For certain (common) conditions, PT seems to have it nailed - the exercises really help. For the others, it's just snake oil. Not backed by much research. The current state of the art is just not good when it comes to chronic pain.

So while I don't know if an LLM can be better than a battery of human experts, I do know that those human experts do not perform well. I'm guessing with the OP's case, that battery of human experts does not lead to a consensus - you just end up with 10 different treatments/diagnoses (and occasionally, one is a lot more common than the other, but it's still wrong).

kypro•49m ago
Why are all the label colours for the "Worst-case HealthBench score at k samples" chart the same colour and the same shape? Completely unreadable.
andy99•40m ago
My sense is that these benchmarks are not realistic in terms of the way the model is used. People building specialized AI systems are not, in my experience, letting users just chat with a base model, they would have some variant of RAG plus some guardrails plus other stuff (like routing to pre-written answers for common question).

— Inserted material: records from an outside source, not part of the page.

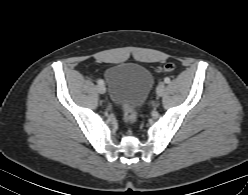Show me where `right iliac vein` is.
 I'll list each match as a JSON object with an SVG mask.
<instances>
[{
  "mask_svg": "<svg viewBox=\"0 0 248 195\" xmlns=\"http://www.w3.org/2000/svg\"><path fill=\"white\" fill-rule=\"evenodd\" d=\"M96 89L100 94H104L106 92V88L104 85H98Z\"/></svg>",
  "mask_w": 248,
  "mask_h": 195,
  "instance_id": "1",
  "label": "right iliac vein"
}]
</instances>
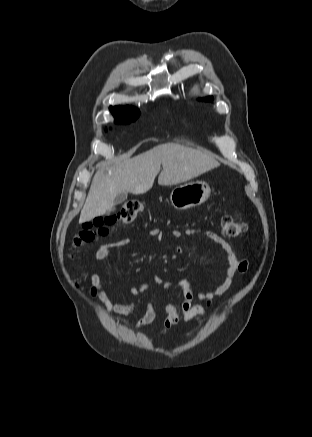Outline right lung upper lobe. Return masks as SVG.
<instances>
[{
  "label": "right lung upper lobe",
  "mask_w": 312,
  "mask_h": 437,
  "mask_svg": "<svg viewBox=\"0 0 312 437\" xmlns=\"http://www.w3.org/2000/svg\"><path fill=\"white\" fill-rule=\"evenodd\" d=\"M110 111L114 115L116 120H124L138 117L140 112L133 109L130 106H115L110 107Z\"/></svg>",
  "instance_id": "1"
}]
</instances>
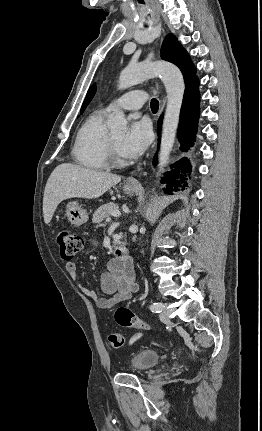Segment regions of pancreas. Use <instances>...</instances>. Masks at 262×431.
<instances>
[{
	"instance_id": "1",
	"label": "pancreas",
	"mask_w": 262,
	"mask_h": 431,
	"mask_svg": "<svg viewBox=\"0 0 262 431\" xmlns=\"http://www.w3.org/2000/svg\"><path fill=\"white\" fill-rule=\"evenodd\" d=\"M118 206L114 203H107L102 206H100L93 214L92 222L93 223H100L105 218H108L113 211H117Z\"/></svg>"
}]
</instances>
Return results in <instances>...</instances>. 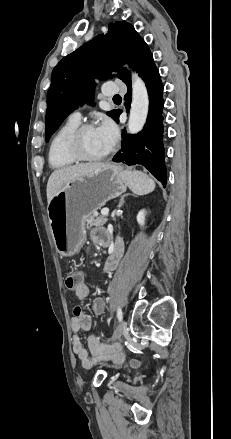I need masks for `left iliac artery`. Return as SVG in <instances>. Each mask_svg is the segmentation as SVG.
<instances>
[{"instance_id": "44dca946", "label": "left iliac artery", "mask_w": 231, "mask_h": 439, "mask_svg": "<svg viewBox=\"0 0 231 439\" xmlns=\"http://www.w3.org/2000/svg\"><path fill=\"white\" fill-rule=\"evenodd\" d=\"M122 316H123L122 309L120 307H118L117 308V318L119 321L122 320Z\"/></svg>"}]
</instances>
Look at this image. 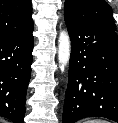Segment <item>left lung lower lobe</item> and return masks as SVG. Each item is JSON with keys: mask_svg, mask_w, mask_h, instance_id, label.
<instances>
[{"mask_svg": "<svg viewBox=\"0 0 118 123\" xmlns=\"http://www.w3.org/2000/svg\"><path fill=\"white\" fill-rule=\"evenodd\" d=\"M71 40L63 123L87 117L118 122V35L65 18Z\"/></svg>", "mask_w": 118, "mask_h": 123, "instance_id": "left-lung-lower-lobe-1", "label": "left lung lower lobe"}]
</instances>
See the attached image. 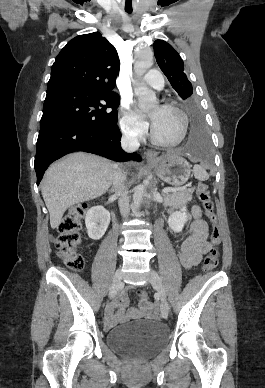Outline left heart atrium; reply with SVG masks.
<instances>
[{
  "label": "left heart atrium",
  "instance_id": "left-heart-atrium-1",
  "mask_svg": "<svg viewBox=\"0 0 265 388\" xmlns=\"http://www.w3.org/2000/svg\"><path fill=\"white\" fill-rule=\"evenodd\" d=\"M151 117H152V119H153V120H154V122H155V121H156V119H157V114H155V113H154V114H152V116H151Z\"/></svg>",
  "mask_w": 265,
  "mask_h": 388
}]
</instances>
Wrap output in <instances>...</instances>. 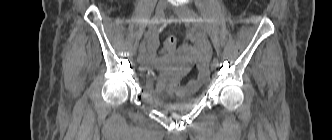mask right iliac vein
<instances>
[{"instance_id": "obj_1", "label": "right iliac vein", "mask_w": 332, "mask_h": 140, "mask_svg": "<svg viewBox=\"0 0 332 140\" xmlns=\"http://www.w3.org/2000/svg\"><path fill=\"white\" fill-rule=\"evenodd\" d=\"M166 7H167V0L158 1L157 6H156V12H155L156 18L159 19L162 17ZM145 52H146V43H145V41H142L139 45V55H138V59H137V61L139 63H141L144 60Z\"/></svg>"}]
</instances>
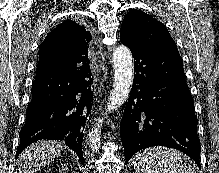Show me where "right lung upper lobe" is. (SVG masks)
Wrapping results in <instances>:
<instances>
[{
    "instance_id": "cb5924a9",
    "label": "right lung upper lobe",
    "mask_w": 219,
    "mask_h": 173,
    "mask_svg": "<svg viewBox=\"0 0 219 173\" xmlns=\"http://www.w3.org/2000/svg\"><path fill=\"white\" fill-rule=\"evenodd\" d=\"M90 37L83 25L67 20L51 31L40 45L39 61H64L70 55H77L89 63L87 42Z\"/></svg>"
}]
</instances>
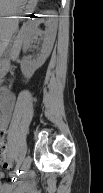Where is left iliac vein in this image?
<instances>
[{"label": "left iliac vein", "instance_id": "1", "mask_svg": "<svg viewBox=\"0 0 103 193\" xmlns=\"http://www.w3.org/2000/svg\"><path fill=\"white\" fill-rule=\"evenodd\" d=\"M30 164H31V157L28 155V156L25 158V160H24V162H23V164H22V169H23V171H28L29 168H30Z\"/></svg>", "mask_w": 103, "mask_h": 193}]
</instances>
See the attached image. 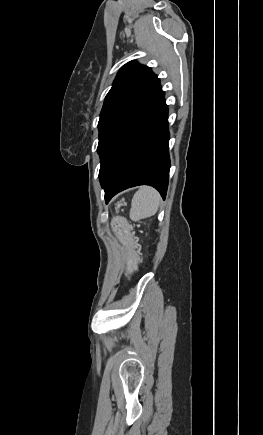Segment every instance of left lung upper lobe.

So what use case does this test setup reflect? Is there a relevant commercial use case here?

programmertote•20m ago
I have no doubt that a lot of garden-variety diagnoses and treatments can be done by an AI system that is fine-tuned and vetted to accomplish the task. I recently had to pay $93 to have a virtual session with a physician to get prescription for a cough syrup, which I already knew what to take before talking to her because I did some research/reading. Some may argue, "Doctors studied years in med school and you shouldn't trust Google more than them", but knowing human's fallibility and knowing that a lot of doctors do look things up on places like https://www.wolterskluwer.com/en/solutions/uptodate to refresh/reaffirm their knowledge, I'd argue that if we are willing to take the risk, why shouldn't we be allowed to take that risk on our own? Why do I have to pay $93 (on top of the cough syrup that costed ~$44) just so that the doctor can see me on Zoom for less than 5 mins and submit an order for the med?

With the healthcare prices increasing at the breakneck speed, I am sure AI will take more and more role in diagnosing and treating people's common illnesses, and hopefully (doubt it), the some of that savings will be transferred to the patients.

P.S. In contrast to the US system, in my home city (Rangoon, Burma/Myanmar), I have multiple clinics near my home and a couple of pharmacy within two bus stops distance. I can either go buy most of the medications I need from the pharmacy (without prescription) and take them on my own (why am I not allowed to take that risk?) OR I can go see a doctor at one of these clinics to confirm my diagnosis, pay him/her $10-$20 for the visit, and then head down to the pharmacy to buy the medication. Of course, some of the medications that include opioids will only be sold to me with the doctor's prescription, but a good number of other meds are available as long as I can afford them.

BeetleB•18m ago
Where are you that you need a prescription to get cough medicine? The only ones I know of that require prescription are the ones with controlled substances.